Design patterns are all about increasing abstraction in your code. Patterns like Proxy, Bridge, Adapter, and Facade add layers in between objects. At first, this seems like programming paradise. What virtuous programmer doesn’t want less dependency between objects?
We all know the rule: All problems in computer science can be solved by another level of indirection. But there’s a side effect, too. Every extra layer of indirection adds a new place where you can put a solution.
In other words, the more you abstract your design with patterns, the more places you open up for someone else to change the code. Future programmers are going to have trouble figuring out what part of the system to modify, and how they can extend the code without having their work collide with someone else’s changes.
The worst offender is the Mediator pattern, which aims to let two objects interact without knowing anything about each other. The result is either the a holy nirvana of abstraction, or a way to seriously confuse responsibilities in your class model.
There are two ways to wreck a car: 1) Tear it apart. 2) Call it a generalized road-limited transport container and start adding to it.
Mismatching and bad fits
It’s easy to rush into implementing patterns without understanding the context—in other words, how do these patterns fit into your chosen language, framework, and type of application?
The answer can be murky. Modern language features like generics change the way patterns are used. Dynamic languages from Lisp to Python make many patterns obsolete, according to no less a programmer than Peter Norvig. And functional programming languages exist in a parallel universe with completely different patterns.

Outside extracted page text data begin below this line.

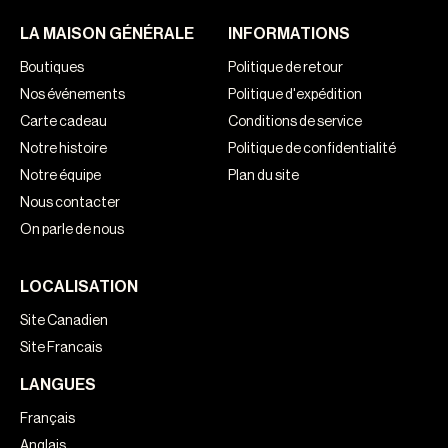
LA MAISON GÉNÉRALE
INFORMATIONS
Boutiques
Politique de retour
Nos événements
Politique d'expédition
Carte cadeau
Conditions de service
Notre histoire
Politique de confidentialité
Notre équipe
Plan du site
Nous contacter
On parle de nous
LOCALISATION
Site Canadien
Site Francais
LANGUES
Français
Anglais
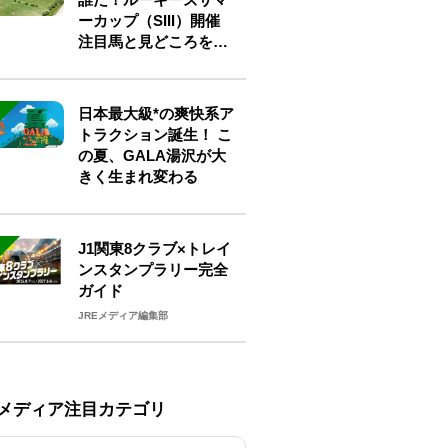
ーカップ（SIII）開催
注目馬と見どころをチ
ェック
日本最大級*の爽快系ア
トラクション誕生！ こ
の夏、GALA湯沢が大
きく生まれ変わる
J1関東8クラブ×トレイ
ンスタンプラリー完全
ガイド
JREメディア編集部
Eメディア注目カテゴリ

These inconsistencies aren’t limited to language features. Other patterns don’t play nicely with certain types of infrastructure. For example, you don’t want chatty objects if you’re dealing with network protocols, and multithreaded code can break the standard implementations of most of the original 23 design patterns.
The antidote: Be simple
If design patterns are dangerous, what’s the solution? The answer is to take a simple, solemn pledge. It’s a sort of Hippocratic Oath of the programming world:
First, be simple.
If you’re deep in a thorny problem, in a fog of semicolons and class relationships, trying to untangle responsibilities and keep everything manageable, pause. Don’t let design patterns short-circuit your critical thinking. After all, having a pattern does not protect you from a bad design. There’s no guarantee that the problem you think you’re solving with a pattern is the problem you need to solve. And adding patterns that don’t address the right problems — or any problem at all — is a certain path to Software Maintenance Hell.
If you can guarantee nothing else about your program, promise to keep it simple.

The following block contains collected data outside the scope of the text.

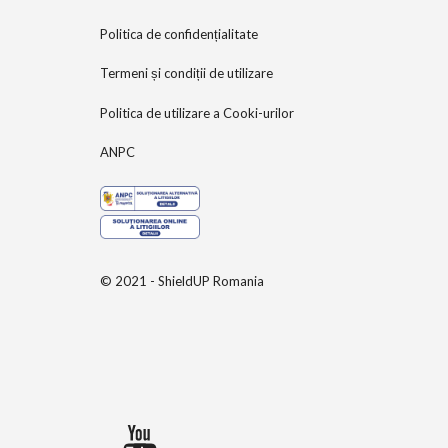
Politica de confidențialitate
Termeni și condiții de utilizare
Politica de utilizare a Cooki-urilor
ANPC
© 2021 - ShieldUP Romania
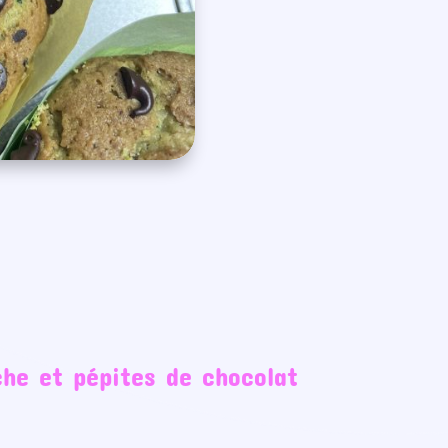
che et pépites de chocolat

Patterns are a design language
The real value of design patterns is not prescriptive (telling you what to do). It’s descriptive (telling others what you’ve done). Design patterns aren’t recipes. They’re a language.

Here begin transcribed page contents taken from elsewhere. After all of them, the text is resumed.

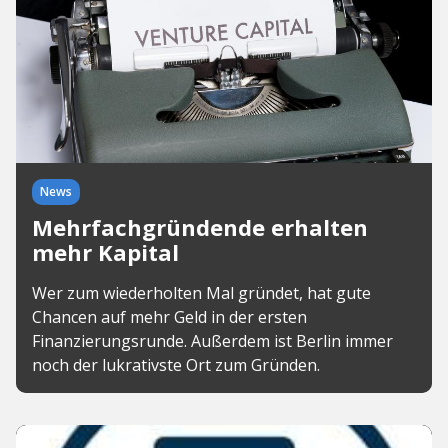
News
Mehrfachgründende erhalten
mehr Kapital
Wer zum wiederholten Mal gründet, hat gute
Chancen auf mehr Geld in der ersten
Finanzierungsrunde. Außerdem ist Berlin immer
noch der lukrativste Ort zum Gründen.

Good things happen when you think of design patterns as a language that can help you talk about application design. You don’t need to start out trying to use patterns. Instead — with experience — you’ll begin to recognize the outlines of patterns crystallizing in your code. For example, if you code web services, you’re almost certainly using the Facade pattern, whether you recognize it or not. Once you recognize the emerging structure of your code, you can use the language of design patterns — concepts like factory, decorator, and facade — to formalize what you’ve done.
Design patterns can’t teach you software architecture. They aren’t meant as an excuse to write a lot of code or a way to avoid thinking deeply about design. But they can help you think about your designs at a higher level of abstraction. And that’s probably what the Gang of Four were hoping all along.